Мы изучали все возможные варианты. Мы знали, что нет смысла обращаться к маркезу Мальвецци – он либо стал бы отрицать кражу или схватил бы посланника. Полиция поддержала бы его, а мы не хотели сталкиваться с полицией. Вломиться в Каза-Мальвецци – дело ещё более безнадёжное, ведь у маркеза целая орда крепких лакеев.
Тогда я случайно услышал, что на Карнавал вы приехали в Милан. У меня был друг в Санта-Маргерите, что сообщал обо всех приезжих иностранцах. Я сразу понял, что вы будете идеальным агентом. Вы англичанин и никак не связаны с итальянской политикой, и Лодовико в вас последнем заподозрит карбонария. Вы джентльмен и вхожи в определённые круги. И, наконец, вы любите музыку. Я тогда не знал, умеете ли вы петь, как ангел, но я был уверен, что вы ниспосланы нам небесами. Вопросы был в том, хватит ли у вас изобретательности, чтобы расположить к себе Лодовико, и отваги, чтобы разыскать альбом и украсть его?

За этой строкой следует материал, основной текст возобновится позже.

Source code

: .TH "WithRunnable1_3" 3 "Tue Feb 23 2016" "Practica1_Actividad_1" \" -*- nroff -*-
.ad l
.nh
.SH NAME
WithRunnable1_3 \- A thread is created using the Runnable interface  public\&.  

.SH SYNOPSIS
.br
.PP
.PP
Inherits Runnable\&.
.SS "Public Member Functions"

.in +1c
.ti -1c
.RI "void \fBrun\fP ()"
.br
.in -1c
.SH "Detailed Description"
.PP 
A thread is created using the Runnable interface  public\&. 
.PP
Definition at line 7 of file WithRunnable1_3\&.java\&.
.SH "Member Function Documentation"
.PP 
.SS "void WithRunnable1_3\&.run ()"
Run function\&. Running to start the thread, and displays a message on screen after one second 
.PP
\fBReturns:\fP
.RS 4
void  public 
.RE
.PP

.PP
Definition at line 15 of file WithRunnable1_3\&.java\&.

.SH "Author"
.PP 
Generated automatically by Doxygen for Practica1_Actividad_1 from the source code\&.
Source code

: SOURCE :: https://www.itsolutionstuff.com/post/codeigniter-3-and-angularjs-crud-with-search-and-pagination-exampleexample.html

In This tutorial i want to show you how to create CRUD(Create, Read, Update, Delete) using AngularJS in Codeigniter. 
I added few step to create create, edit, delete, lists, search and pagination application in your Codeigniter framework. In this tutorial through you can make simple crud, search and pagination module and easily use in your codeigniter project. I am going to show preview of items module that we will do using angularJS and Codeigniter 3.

Я убедил Энея послушать. Сперва он сомневался. Зачем, спрашивал он, молодому английскому путешественнику, помогать нам? Я напомнил, что мой альбом содержит опасные для графа д’Обре записи, и если его расшифруют, вице-король сочтёт своим долгом сообщить об этом французам. У д’Обре много врагов на родине. Его ум слишком остёр и неуправляем. Люди, чьё самолюбие он уязвил, чьи претензии разрушил, ухватятся за возможность бросить его в тюрьму или изгнать как революционера. А он был вашим покровителем. Ходили даже слухи, что он ваш отец. Если помочь нам вас бы не побудила привязанность, заменой ей послужили бы ваши собственные интересы.

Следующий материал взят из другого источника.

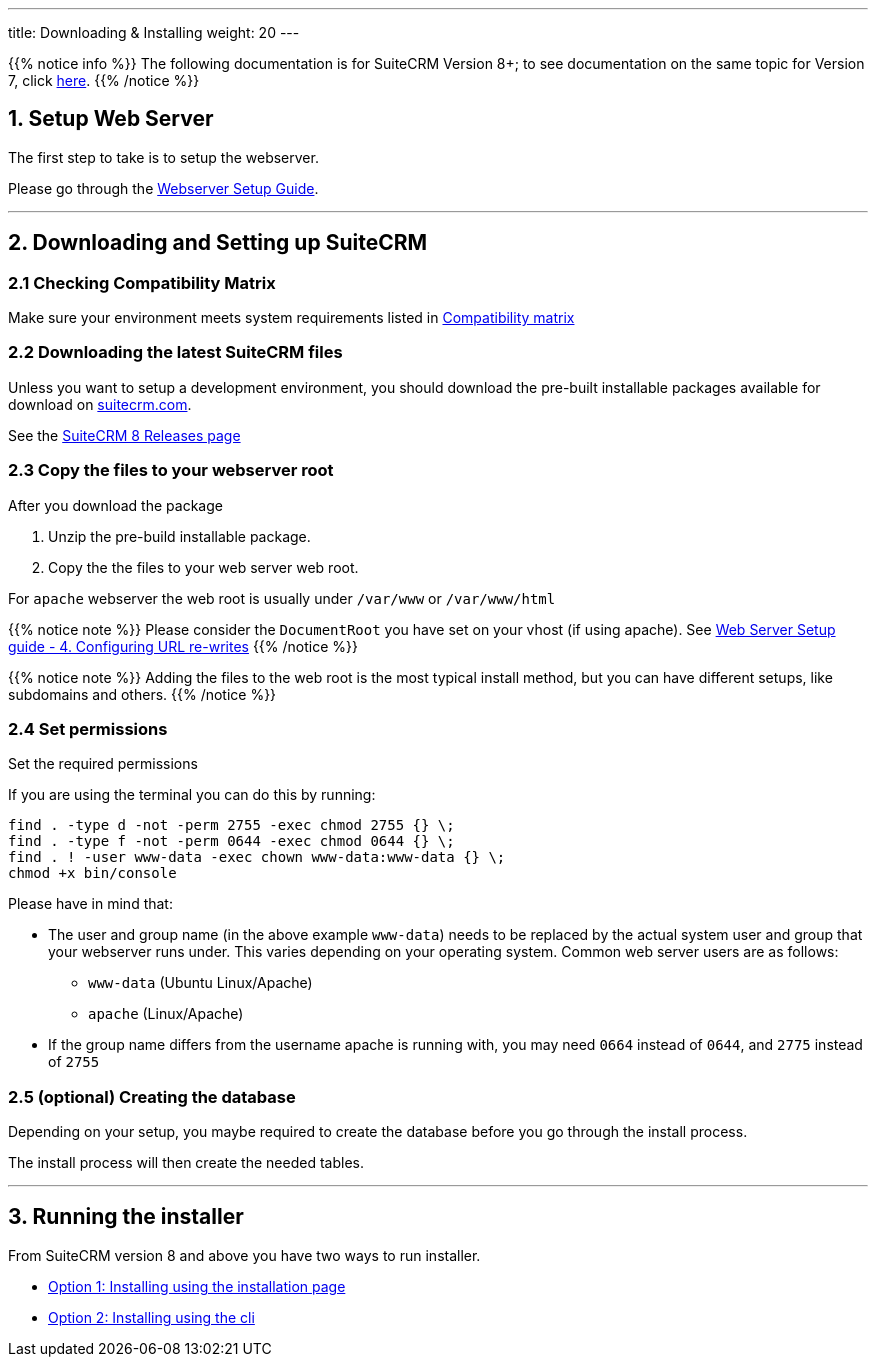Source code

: ---
title: Downloading & Installing
weight: 20
---

:imagesdir: /images/en/8.x/admin/install-guide

:toc:

{{% notice info %}}
The following documentation is for SuiteCRM Version 8+; to see documentation on the same topic for Version 7, click link:../../../../admin/installation-guide/downloading-installing[here].
{{% /notice %}}


== 1. Setup Web Server

The first step to take is to setup the webserver.

Please go through the link:../webserver-setup-guide/[Webserver Setup Guide].

'''

== 2. Downloading and Setting up SuiteCRM

=== 2.1 Checking Compatibility Matrix

Make sure your environment meets system requirements listed in link:../../compatibility-matrix/[Compatibility matrix]

=== 2.2 Downloading the latest SuiteCRM files

Unless you want to setup a development environment, you should download the pre-built installable packages available for download on link:https://suitecrm.com/download/[suitecrm.com,window=_blank].

See the link:../../releases/[SuiteCRM 8 Releases page]

=== 2.3 Copy the files to your webserver root

After you download the package

. Unzip the pre-build installable package.
. Copy the the files to your web server web root.

For `apache` webserver the web root is usually under `/var/www` or `/var/www/html`

{{% notice note %}}
Please consider the `DocumentRoot` you have set on your vhost (if using apache). See link:../webserver-setup-guide#_4_configuring_url_re_writes[Web Server Setup guide - 4. Configuring URL re-writes]
{{% /notice %}}

{{% notice note %}}
Adding the files to the web root is the most typical install method, but you can have different setups, like subdomains and others.
{{% /notice %}}

=== 2.4 Set permissions

Set the required permissions

If you are using the terminal you can do this by running:

[source,bash]
----
find . -type d -not -perm 2755 -exec chmod 2755 {} \;
find . -type f -not -perm 0644 -exec chmod 0644 {} \;
find . ! -user www-data -exec chown www-data:www-data {} \;
chmod +x bin/console
----

Please have in mind that:

* The user and group name (in the above example `www-data`) needs to be replaced by the actual system user and group that your webserver runs under. This varies depending on your
operating system. Common web server users are as follows:
** `www-data` (Ubuntu Linux/Apache)
** `apache` (Linux/Apache)

* If the group name differs from the username apache is running with, you may need `0664` instead of `0644`, and `2775` instead of `2755`

=== 2.5 (optional) Creating the database

Depending on your setup, you maybe required to create the database before you go through the install process.

The install process will then create the needed tables.

'''

== 3. Running the installer

From SuiteCRM version 8 and above you have two ways to run installer.

* link:../running-the-ui-installer/[Option 1: Installing using the installation page]
* link:../running-the-cli-installer/[Option 2: Installing using the cli]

Джулиан не ответил. Его мысли унеслись прочь, в декабрьский ночной Милан 1821-го года – в первую ночь Карнавала. Улицы были полны смеха, пения и людей. Соблазны были повсюду – запах свежевыпеченного панетонне, звуки вылетающих пробок, чёрные глаза, сверкающие над веером или из-под шёлковой маски. А потом на его плечо опустилась рука, и человек в чёрном плаще прошептал ему на ухо: «Синьор Кестрель, я должен поговорить с вами».

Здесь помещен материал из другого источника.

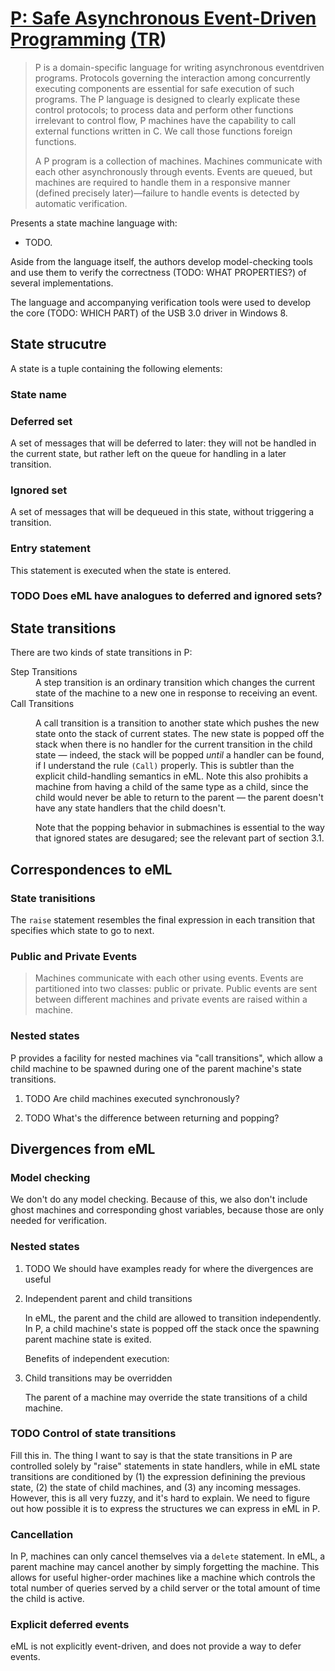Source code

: * [[https://dl.acm.org/citation.cfm?id=2462184][P: Safe Asynchronous Event-Driven Programming]] [[https://drive.google.com/open?id=0B_2n5Ao-W7oVdUM3eDhhUFp1LVE][(TR]])
  #+BEGIN_QUOTE
  P is a domain-specific language for writing asynchronous eventdriven
  programs. Protocols governing the interaction among concurrently
  executing components are essential for safe execution of such
  programs. The P language is designed to clearly explicate these
  control protocols; to process data and perform other functions
  irrelevant to control flow, P machines have the capability to call
  external functions written in C. We call those functions foreign
  functions.

  A P program is a collection of machines. Machines communicate with
  each other asynchronously through events. Events are queued, but
  machines are required to handle them in a responsive manner (defined
  precisely later)—failure to handle events is detected by automatic
  verification.
  #+END_QUOTE

  Presents a state machine language with:
  - TODO.

  Aside from the language itself, the authors develop model-checking
  tools and use them to verify the correctness (TODO: WHAT
  PROPERTIES?) of several implementations.

  The language and accompanying verification tools were used to
  develop the core (TODO: WHICH PART) of the USB 3.0 driver in
  Windows 8.
** State strucutre
   A state is a tuple containing the following elements:
*** State name
*** Deferred set
    A set of messages that will be deferred to later: they will not be
    handled in the current state, but rather left on the queue for
    handling in a later transition.
*** Ignored set
    A set of messages that will be dequeued in this state, without
    triggering a transition.
*** Entry statement
    This statement is executed when the state is entered.
*** TODO Does eML have analogues to deferred and ignored sets?
** State transitions
   There are two kinds of state transitions in P:
   - Step Transitions :: A step transition is an ordinary transition
        which changes the current state of the machine to a new one in
        response to receiving an event.
   - Call Transitions :: A call transition is a transition to another
        state which pushes the new state onto the stack of current
        states.  The new state is popped off the stack when there is
        no handler for the current transition in the child state ---
        indeed, the stack will be popped /until/ a handler can be
        found, if I understand the rule =(Call)= properly.  This is
        subtler than the explicit child-handling semantics in eML.
        Note this also prohibits a machine from having a child of the
        same type as a child, since the child would never be able to
        return to the parent --- the parent doesn't have any state
        handlers that the child doesn't.

        Note that the popping behavior in submachines is essential to
        the way that ignored states are desugared; see the relevant
        part of section 3.1.
** Correspondences to eML
*** State tranisitions
    The =raise= statement resembles the final expression in each
    transition that specifies which state to go to next.
*** Public and Private Events
    #+BEGIN_QUOTE
    Machines communicate with each other using events. Events are
    partitioned into two classes: public or private. Public events are
    sent between different machines and private events are raised
    within a machine.
    #+END_QUOTE
*** Nested states
    P provides a facility for nested machines via "call transitions",
    which allow a child machine to be spawned during one of the parent
    machine's state transitions.
**** TODO Are child machines executed synchronously?
**** TODO What's the difference between returning and popping?
** Divergences from eML
*** Model checking
    We don't do any model checking.  Because of this, we also don't
    include ghost machines and corresponding ghost variables, because
    those are only needed for verification.
*** Nested states
**** TODO We should have examples ready for where the divergences are useful
**** Independent parent and child transitions
     In eML, the parent and the child are allowed to transition
     independently.  In P, a child machine's state is popped off the
     stack once the spawning parent machine state is exited.

     Benefits of independent execution:
**** Child transitions may be overridden
     The parent of a machine may override the state transitions of a
     child machine.
*** TODO Control of state transitions
    Fill this in.  The thing I want to say is that the state
    transitions in P are controlled solely by "raise" statements in
    state handlers, while in eML state transitions are conditioned by
    (1) the expression definining the previous state, (2) the state of
    child machines, and (3) any incoming messages.  However, this is
    all very fuzzy, and it's hard to explain.  We need to figure out
    how possible it is to express the structures we can express in eML
    in P.
*** Cancellation
    In P, machines can only cancel themselves via a =delete=
    statement.  In eML, a parent machine may cancel another by simply
    forgetting the machine.  This allows for useful higher-order
    machines like a machine which controls the total number of queries
    served by a child server or the total amount of time the child is
    active.
*** Explicit deferred events
    eML is not explicitly event-driven, and does not provide a way to
    defer events.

Он вспомнил тот тихий разговор у моста через маленький канал близ Порта-Романа – серебряная вода, в которой отражался свет свечей из соседних окон, обрывки песен в воздухе… И, конечно, голос Энея, смехотворно деловой и серьёзный в сочетании с клювастой карнавальной маской. Всё это походило на оперу. Но опасность для графа д’Обре была нешуточной.